# Ayuda con planta de vehiculo



## moisesdiaz86 (Abr 21, 2012)

Buenas noches estimados colegas electronicos.... Soy estudiande de los ultimos semestres de ingenieroia electronica, y bueno les traigo un pequeÑo problemita... Tengo un aplificador de carros lanzar pro proab700.1. El problema es que luego de encendido, a los pocos segundos entra en proteccion "protection" (led rojo), visualmente no tiene ningun componente daÑado, saque todos los elementos de salida, y hay unos diodos de alta frecuencia tipos fmg22s y fmg22r, al quitar estos elementos, ya no entra en proteccion el empli, pero no suena... Que puedo hacer??? Los transistores de salida bjt y fets estan buenos.... Agradezco sus cometarios... Gracias de ante mano...


----------



## fausto garcia (Abr 22, 2012)

Saludos compañero 

Checa este link ahi se trata un tema similar al que expones 

https://www.forosdeelectronica.com/f33/etapa-potencia-blaupunk-funde-fusibles-59540/

Saludos


----------



## zopilote (Abr 22, 2012)

Tu planta tiene dañado la etapa de amplificacion, si no se ve algo dañado, tendras que determinar cuantos canales tiene y aislarlos para probarlos asi encontraras el canal que esta dañado, luego a buscar lo que se ha malogrado en ella.


----------



## moisesdiaz86 (Abr 22, 2012)

Gracias estimado amigo por tu aporte. 

Bueno, aqui subo algunas fotos para ver si me pueden ayudar, realmente no revise los mosfets...

*****

--- CONSIGNA A ---
En el hilo sobre el amplificador, ¿de qué tipo son los diodos de alta frecuencia que menciona moisesdiaz86?
--- CONSIGNA B ---
Di si cada frase coincide con el hilo sobre el amplificador y cita las palabras que lo deciden: (i) Al quitar los diodos, el amplificador ya no entra en protección. (ii) Quien abrió el hilo dice que revisó los mosfets. (iii) zopilote aconseja aislar los canales para probarlos.
--- CONSIGNA C ---
Prolonga el hilo sobre el amplificador desde donde termina.
El material viene de otra fuente.

[Elementos listados en un conjunto de datos]

*****

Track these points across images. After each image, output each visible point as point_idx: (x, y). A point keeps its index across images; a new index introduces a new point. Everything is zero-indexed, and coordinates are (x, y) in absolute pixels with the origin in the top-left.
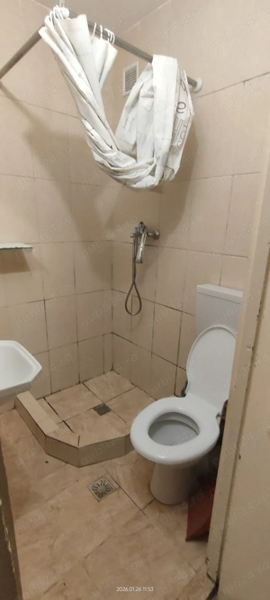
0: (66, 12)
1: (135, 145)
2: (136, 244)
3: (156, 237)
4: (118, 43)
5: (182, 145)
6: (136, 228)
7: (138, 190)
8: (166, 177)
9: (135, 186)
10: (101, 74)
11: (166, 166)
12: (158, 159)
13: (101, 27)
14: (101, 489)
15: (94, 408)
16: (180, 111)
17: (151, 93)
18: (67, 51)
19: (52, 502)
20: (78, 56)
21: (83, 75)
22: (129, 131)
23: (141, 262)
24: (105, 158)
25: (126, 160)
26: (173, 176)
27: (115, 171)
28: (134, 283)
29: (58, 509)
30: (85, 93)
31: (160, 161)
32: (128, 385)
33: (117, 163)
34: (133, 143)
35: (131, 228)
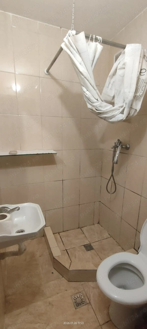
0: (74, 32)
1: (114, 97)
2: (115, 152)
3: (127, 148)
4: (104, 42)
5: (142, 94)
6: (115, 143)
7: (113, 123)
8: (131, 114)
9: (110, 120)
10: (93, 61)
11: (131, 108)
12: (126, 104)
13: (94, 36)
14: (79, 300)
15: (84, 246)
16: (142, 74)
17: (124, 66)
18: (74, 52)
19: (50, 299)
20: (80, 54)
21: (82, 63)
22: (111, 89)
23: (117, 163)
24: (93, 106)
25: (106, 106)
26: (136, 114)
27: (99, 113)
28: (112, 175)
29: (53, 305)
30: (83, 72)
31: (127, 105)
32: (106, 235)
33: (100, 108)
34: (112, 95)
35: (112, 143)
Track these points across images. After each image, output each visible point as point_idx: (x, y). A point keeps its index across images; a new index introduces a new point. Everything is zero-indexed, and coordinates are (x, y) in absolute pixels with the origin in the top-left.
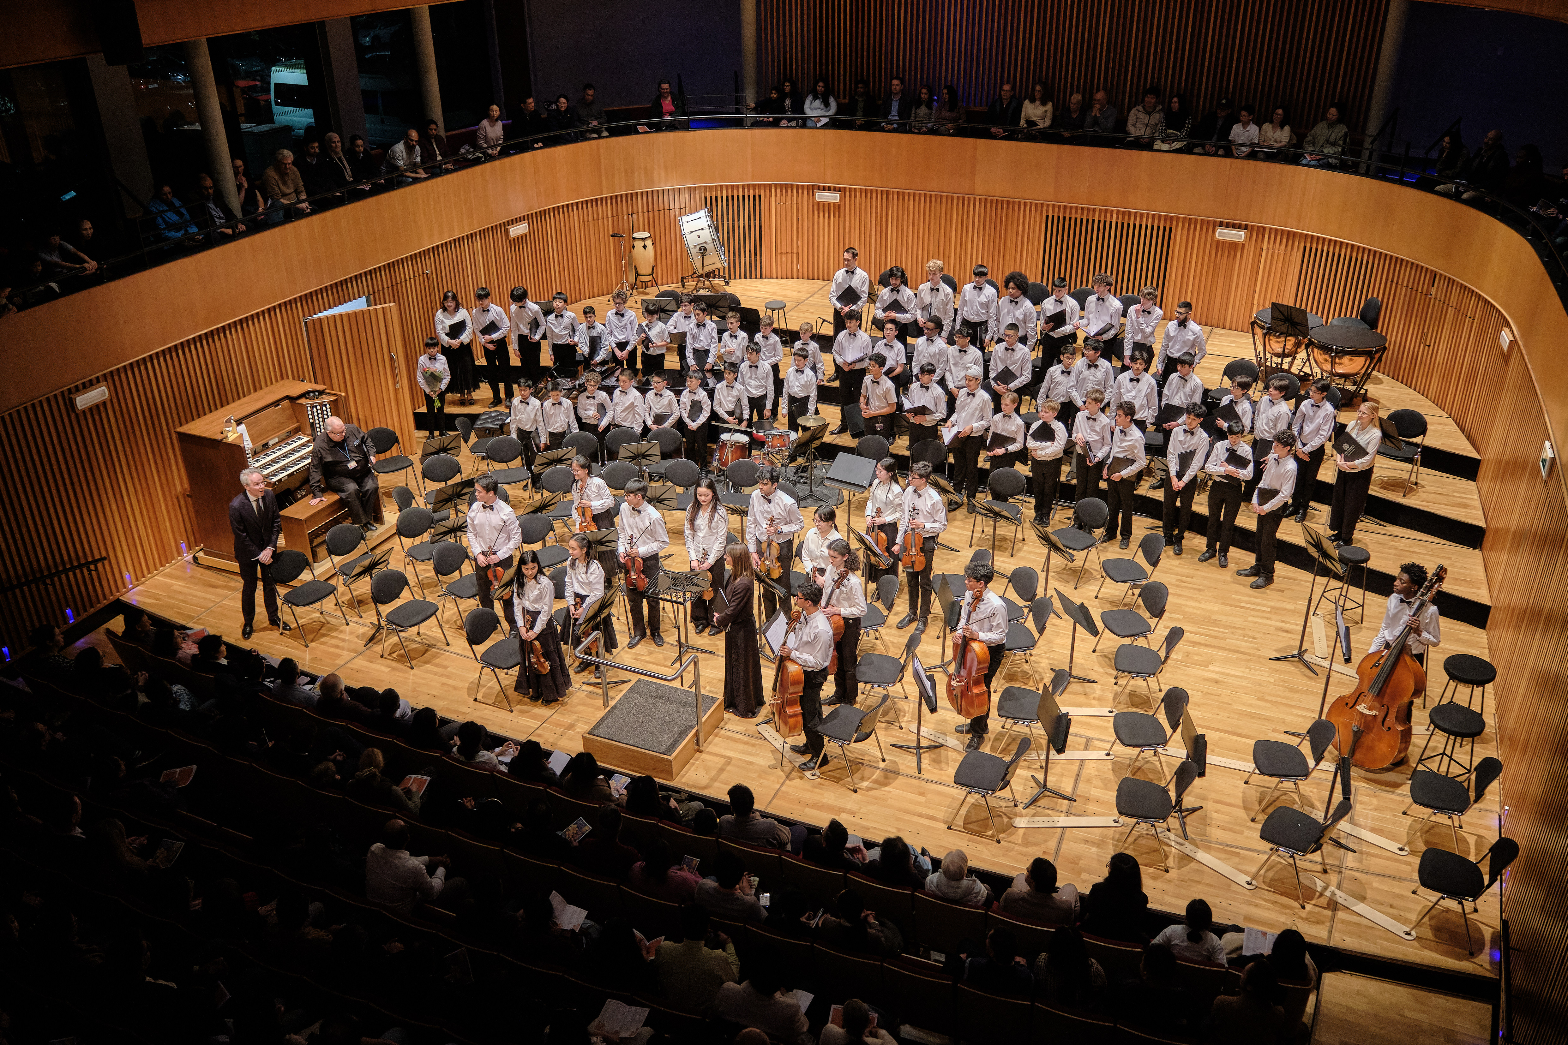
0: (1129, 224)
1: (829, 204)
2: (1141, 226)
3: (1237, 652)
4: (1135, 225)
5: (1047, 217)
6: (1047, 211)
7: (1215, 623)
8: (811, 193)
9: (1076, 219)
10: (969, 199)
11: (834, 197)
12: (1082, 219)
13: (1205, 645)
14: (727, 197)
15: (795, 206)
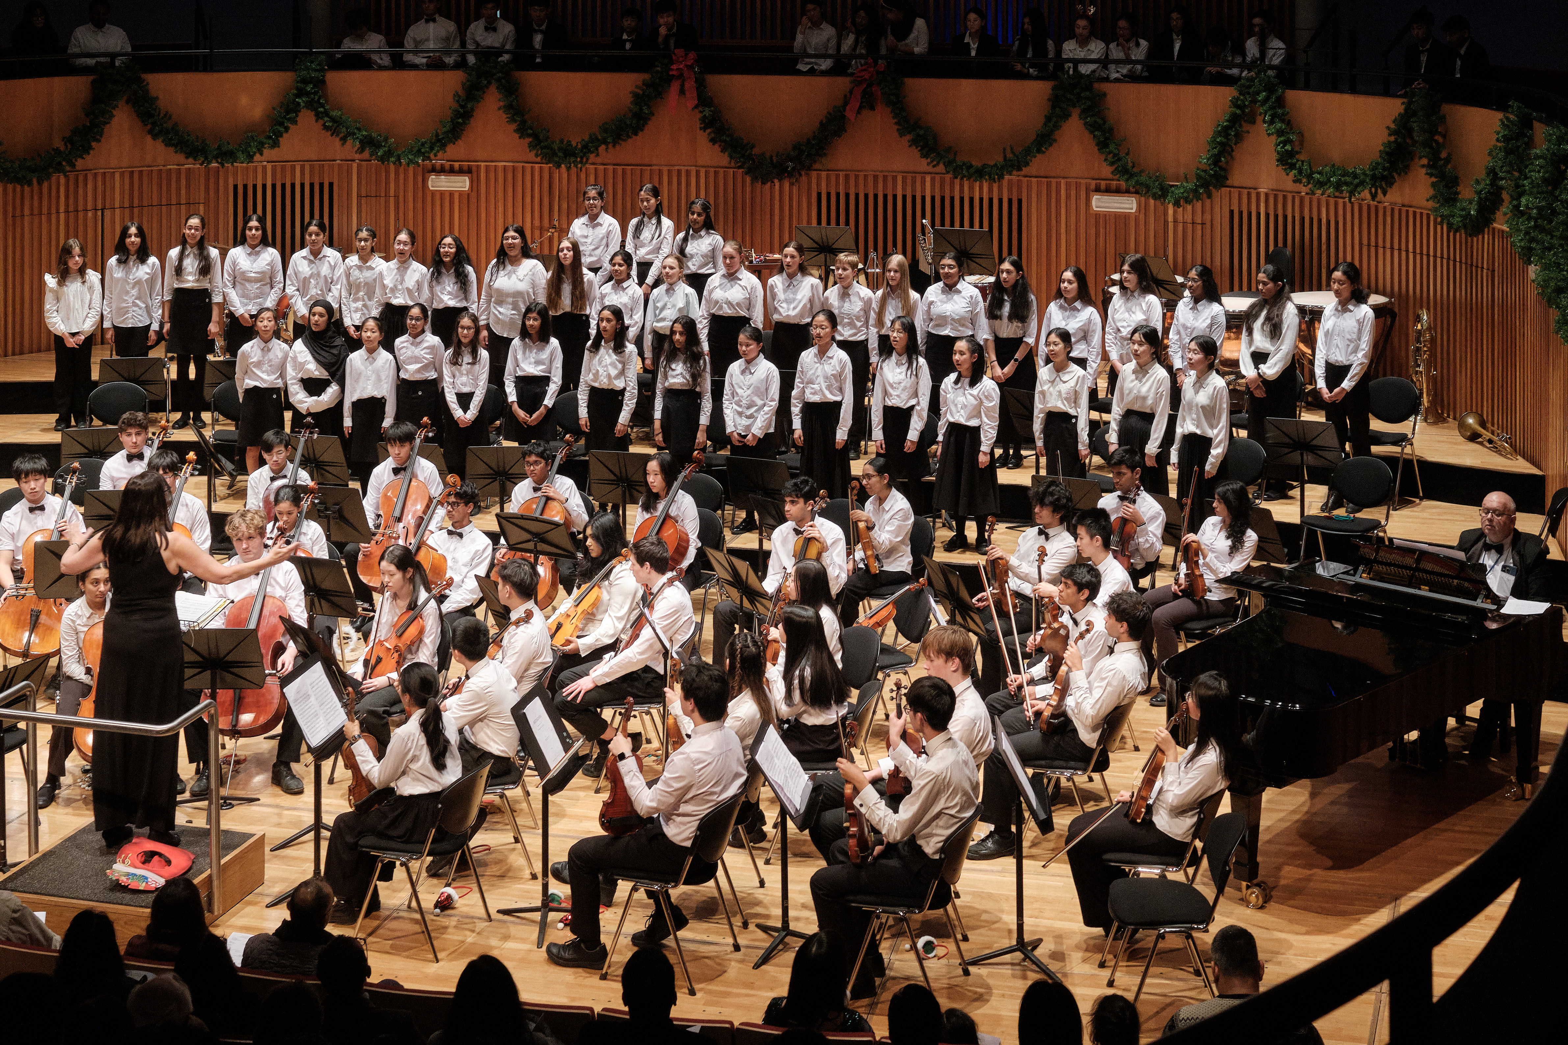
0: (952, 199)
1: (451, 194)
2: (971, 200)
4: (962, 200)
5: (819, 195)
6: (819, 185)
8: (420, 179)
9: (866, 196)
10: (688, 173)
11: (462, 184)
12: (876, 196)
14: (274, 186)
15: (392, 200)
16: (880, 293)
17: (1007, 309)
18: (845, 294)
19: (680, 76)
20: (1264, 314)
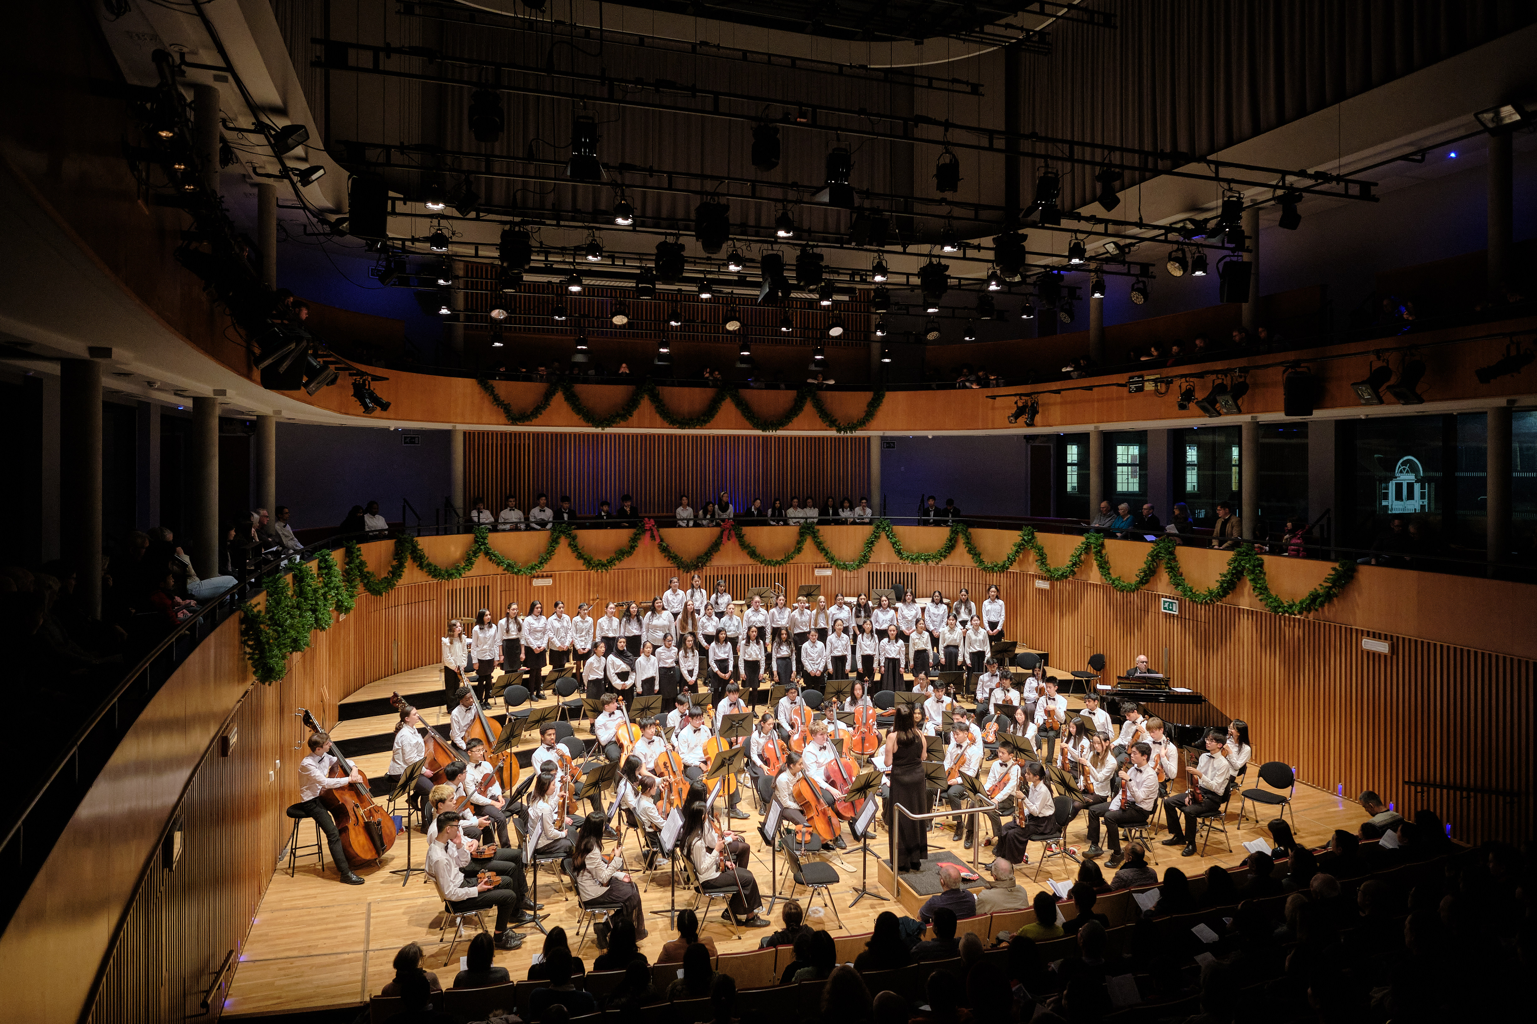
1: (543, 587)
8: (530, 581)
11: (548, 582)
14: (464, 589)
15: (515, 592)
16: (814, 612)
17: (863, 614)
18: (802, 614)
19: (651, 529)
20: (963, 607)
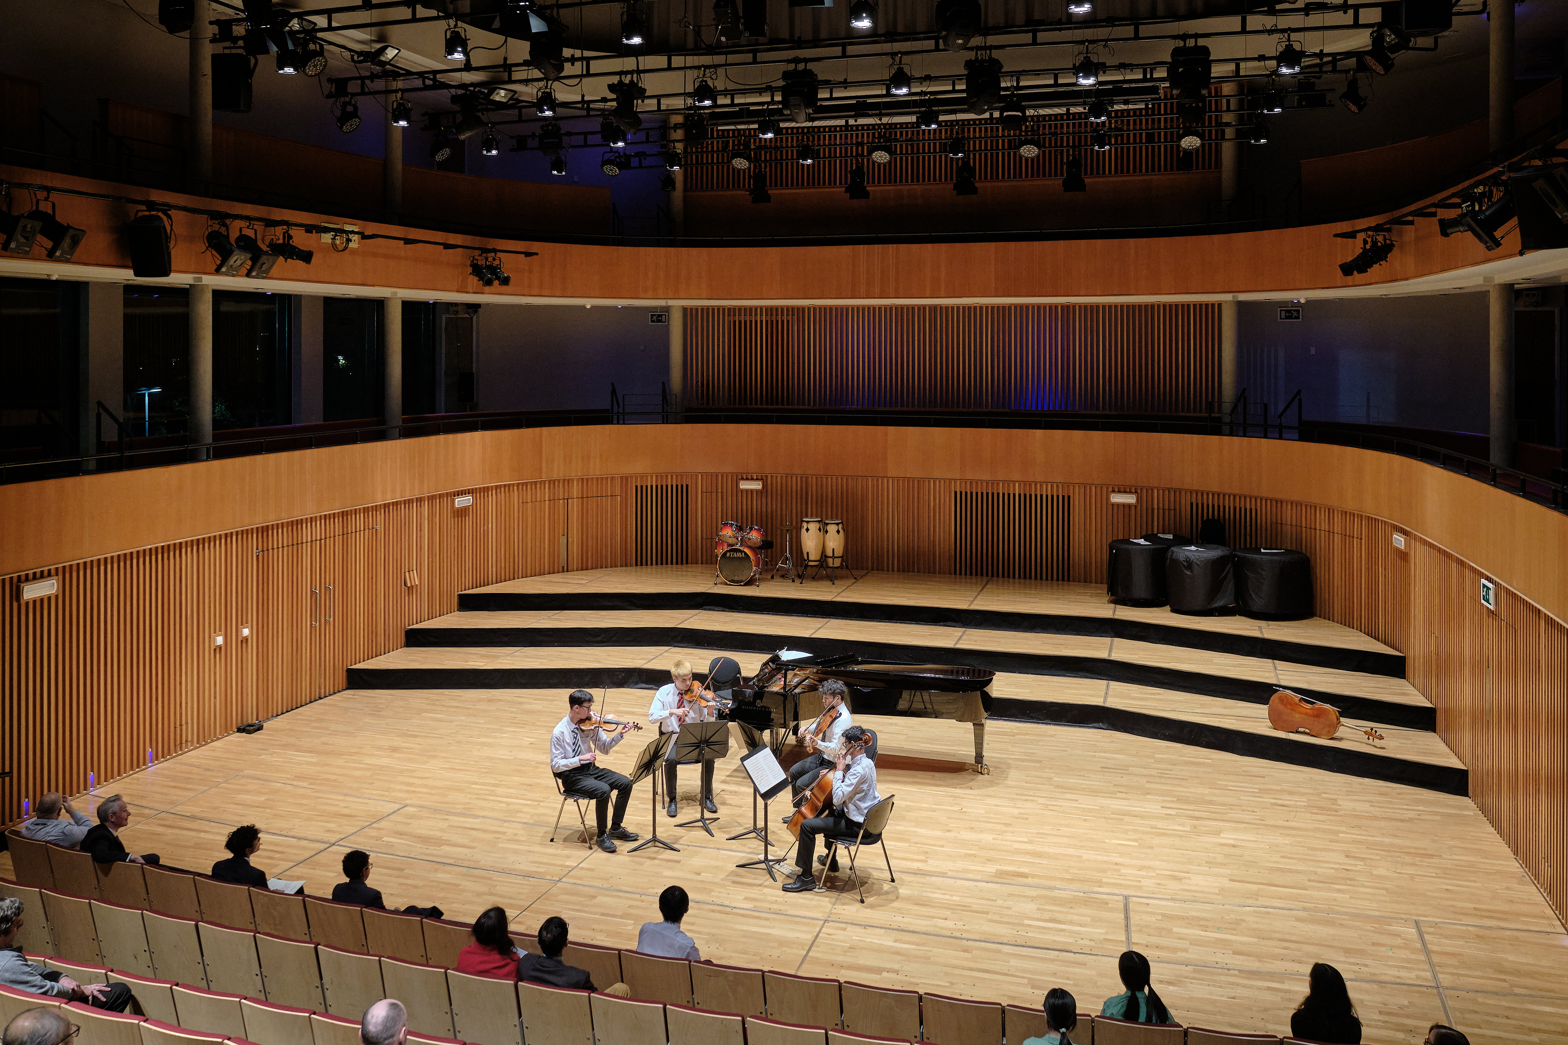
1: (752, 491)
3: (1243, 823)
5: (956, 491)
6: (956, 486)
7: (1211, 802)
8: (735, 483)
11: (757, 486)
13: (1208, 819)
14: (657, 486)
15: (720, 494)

*****

--- TU RESPUESTA A ---
Son de tipo fmg22s y fmg22r.

--- TU RESPUESTA B ---
(i) Sí: "al quitar estos elementos, ya no entra en proteccion el empli"
(ii) No: "realmente no revise los mosfets"
(iii) Sí: "tendras que determinar cuantos canales tiene y aislarlos para probarlos"

--- TU RESPUESTA C ---
Los componentes involucrados en la salida son: Los transistores bjt, a un polo de la salida y los diodos que mencione anteriormente, al otro polo de la salida... Cuando se enciende, a los 2 o 3 seg. Se coloca en protection... Que me recomiendan???


----------



## moisesdiaz86 (Abr 22, 2012)

Buenas tardes amigos, de nuevo con noticias... Saque los mosfets... Conecte los diodos y listo, no se dispara... Ahora al conectar nuevamente cualquier mosfet se dispara... Son 8... Son irf3205... Al probarlos afuera estan aparentemente bien... Que sera???


----------



## guarod (Abr 22, 2012)

cambia todo ls mosfet...


----------



## moisesdiaz86 (Abr 22, 2012)

Y hay alguna manera de probarlos?? No puede ser el circuito de configuracion del mosfet??? Disculpen la preguntadera pero soy nuevo en esto de reparaciones.... Saludos....


----------



## zopilote (Abr 22, 2012)

Lo que estas haciendo es quitar los mosfet de la fuente  y no es la manera, quita todos los transistores 2SC3856 y 2SA1492 o en su defecto los junper que van de la fuente partida  +/-30V (o el que tengas) a los colectores de los transistores, eso desabilita toda la etapa amplificadora.  Si al darle 12V sigue el led de proteccion prendido, avisa. Y ya que haz quitado los mosfet revisalos individualmente antes de volverlos a soldar.


----------



## moisesdiaz86 (Abr 22, 2012)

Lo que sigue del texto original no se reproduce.